◆ **Task instructions**:
Because the pictures are not wanted, reproduce the rest of the records below exactly as they stand.
**** Material provided ****
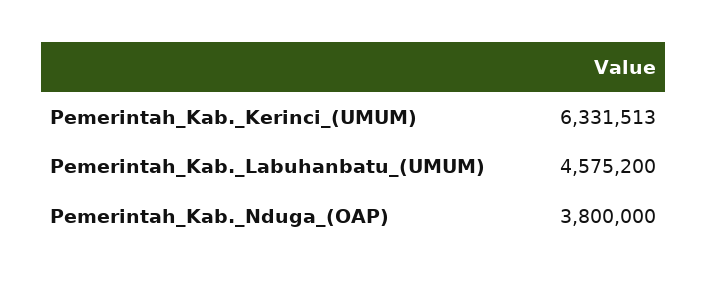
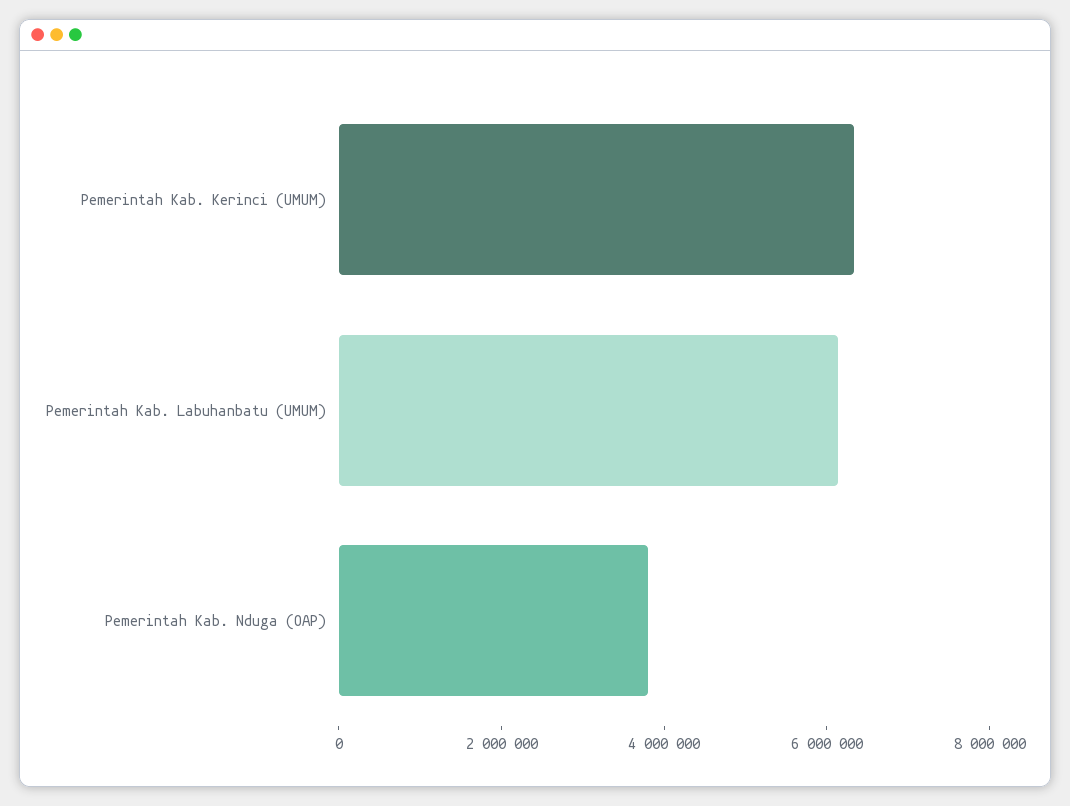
Pemerintah_Kab._Labuhanbatu_(UMUM): 4575200 -> 6000000

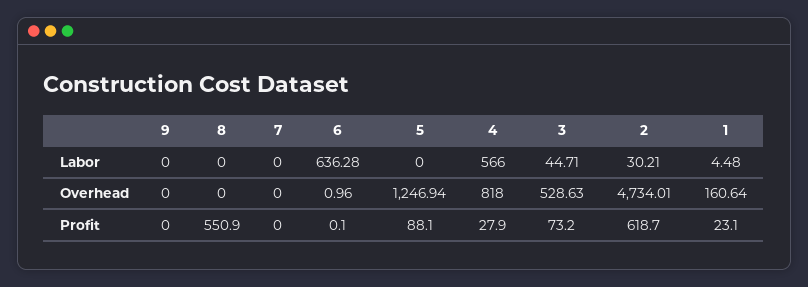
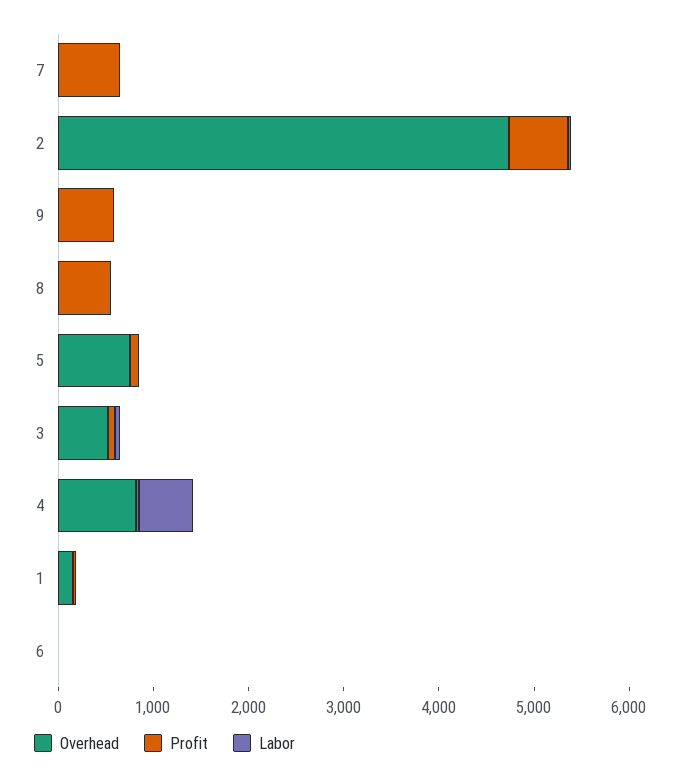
Labor, 6: 636.28 -> 0
Overhead, 5: 1246.94 -> 800
Profit, 9: 0 -> 600
Profit, 7: 0 -> 600

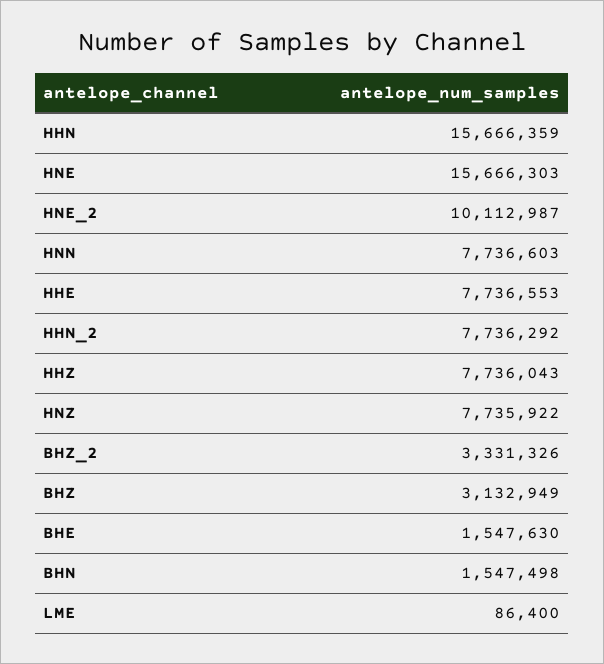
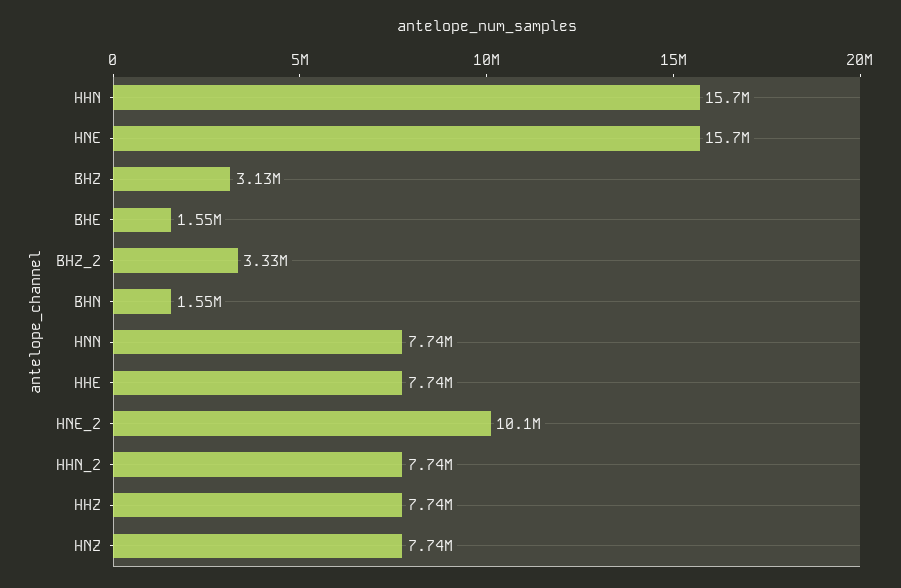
LME: 86400 -> none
****
◆ **Response**:
Pemerintah_Kab._Labuhanbatu_(UMUM): 4575200 -> 6000000

Labor, 6: 636.28 -> 0
Overhead, 5: 1246.94 -> 800
Profit, 9: 0 -> 600
Profit, 7: 0 -> 600

LME: 86400 -> none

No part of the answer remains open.